• Establish a strain database with information on veterinary pathogens stored across Europe.
• Define New MALDI-TOF MS interpretive criteria for >= 20 veterinary pathogens.
• Define new ECOFFs uploaded on the EUCAST website for >= 5 drug/pathogen combinations.

The first objective of WG2 is to establish a database with information on veterinary pathogens stored across Europe. In collaboration with WG1 and WG3, a strategy will be made for prioritisation of animal pathogens. Apart from those representing important diseases and accounting for high antimicrobial use in companion and food animals, pathogens that are traditionally difficult to speciate (e.g. non-fermentative Gram-negative bacteria), completely unidentified pathogens, and pathogens for which animal-specific CBPs are lacking, should be included. Action Participants and diagnostic laboratories contributing to WG1 will collect target pathogens prospectively. These, and pathogens from existing European strain collections, will be kept in their original place, but information about their origin, year of isolation, method of identification, etc. will be added to the database. Later work on database isolates would also benefit from strain collections outside Europe. Hence, these will also be included when available from the involved NNC and IPC Institutions, and more generally through the international network of Action Participants. 

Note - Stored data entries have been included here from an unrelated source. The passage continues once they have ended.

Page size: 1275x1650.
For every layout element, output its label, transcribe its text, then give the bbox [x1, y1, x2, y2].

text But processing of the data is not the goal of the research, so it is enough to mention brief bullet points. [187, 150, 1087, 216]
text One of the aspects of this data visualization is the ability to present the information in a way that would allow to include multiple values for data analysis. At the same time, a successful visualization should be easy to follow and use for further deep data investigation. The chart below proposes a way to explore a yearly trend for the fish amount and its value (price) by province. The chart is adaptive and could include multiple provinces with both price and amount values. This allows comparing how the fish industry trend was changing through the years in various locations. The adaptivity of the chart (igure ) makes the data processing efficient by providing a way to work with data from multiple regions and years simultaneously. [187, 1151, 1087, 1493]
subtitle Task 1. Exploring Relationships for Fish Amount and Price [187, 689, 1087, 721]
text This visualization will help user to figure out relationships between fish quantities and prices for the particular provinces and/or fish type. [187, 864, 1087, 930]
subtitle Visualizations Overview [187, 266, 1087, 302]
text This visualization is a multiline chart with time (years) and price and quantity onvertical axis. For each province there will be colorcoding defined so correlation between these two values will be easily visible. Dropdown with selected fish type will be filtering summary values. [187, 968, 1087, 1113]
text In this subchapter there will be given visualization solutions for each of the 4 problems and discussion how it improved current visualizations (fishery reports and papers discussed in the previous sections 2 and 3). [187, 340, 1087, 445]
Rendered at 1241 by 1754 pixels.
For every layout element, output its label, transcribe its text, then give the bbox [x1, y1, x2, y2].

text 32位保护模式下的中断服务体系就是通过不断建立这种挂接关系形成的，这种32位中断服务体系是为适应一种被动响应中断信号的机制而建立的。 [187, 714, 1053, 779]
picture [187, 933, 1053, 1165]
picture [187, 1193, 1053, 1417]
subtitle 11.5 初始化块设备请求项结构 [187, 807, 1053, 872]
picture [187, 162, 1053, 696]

The second objective of WG2 is to use selected pathogens from the database for refining their identification by MALDI-TOF MS, and for determining epidemiological cut-off values (ECOFFs) based on existing MIC data and MICs produced during the Action as part of ongoing projects or STSMs. ECOFFs will subsequently be used by WG3 for development of CBPs. Furthermore, WG2 participants will actively identify and contact academia- and industry-based research groups developing alternative, precise, and rapid microbiological diagnostic methods (e.g. using flow cytometry, sequence-based methods, or selective growth media), with the purpose to initiate collaboration, share the strain collection and associated MIC data, and ultimately accelerate development of such novel methodologies.